Твой ребёнок погиб от взрыва – и этот кошмар преследует тебя, вторгаясь даже в самые романтичные твои фантазии. Ты боишься, что нечто подобное произойдёт и со мной – вот твои страхи и сотворили деда Артемия с его снарядом.
На самом деле ты сейчас совершенно один, сидишь на полу в больничной палате три на четыре метра. Серые шершавые стены с желтоватыми подтёками, скрипучая кровать с рваным матрасом, узкая форточка с толстой решёткой, покосившийся столик с бумагой и цветными карандашами, ржавая жестяная раковина, в которую постоянно капает вода, лампа без абажура на оголённом проводе.

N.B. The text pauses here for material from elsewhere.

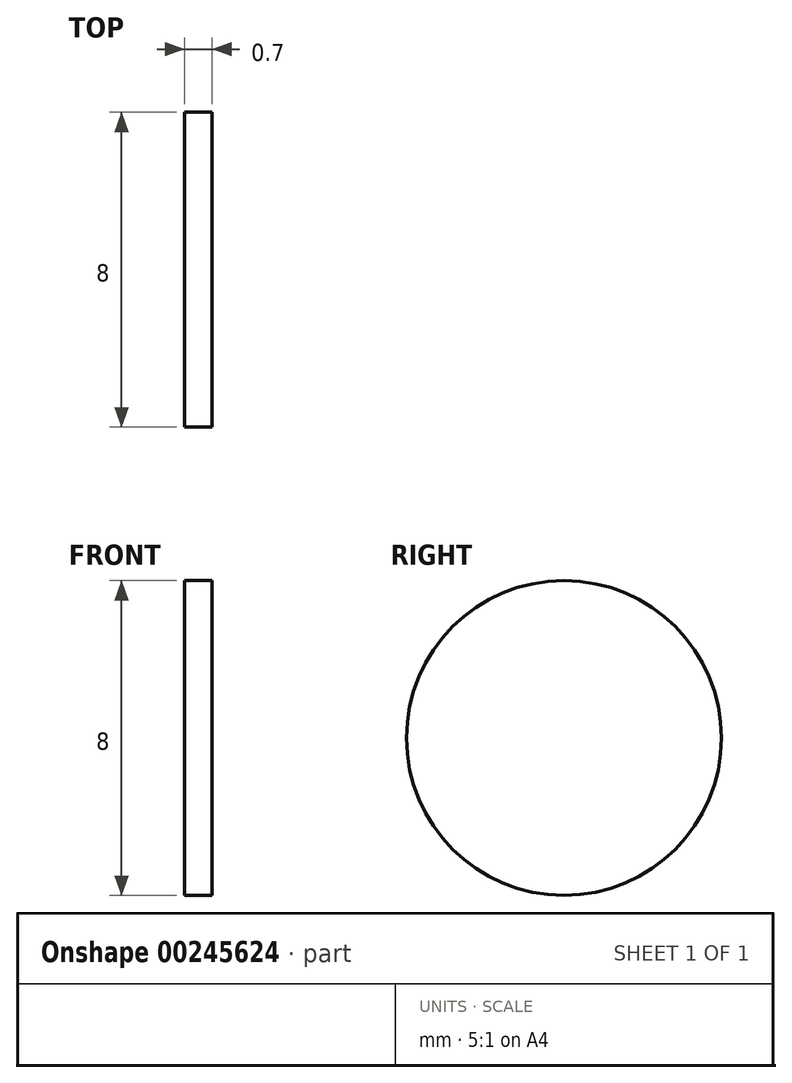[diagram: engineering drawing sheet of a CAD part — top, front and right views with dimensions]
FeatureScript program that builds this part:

Прямо сейчас к железной двери твоей палаты подошли двое врачей. Оба в очках и в белых халатах. Они подняли створку и смотрят на тебя через окошко. Один наклоняется к другому и говорит:
– Ну что, коллега, кто он у нас сегодня?
А тот отвечает:
– Сегодня он у нас сказочный принц. Увёз прекрасную принцессу из заточения.
– Ну-ну, занятно, занятно. И что же принцесса?
– А она, не будь дура, просит вернуть её назад.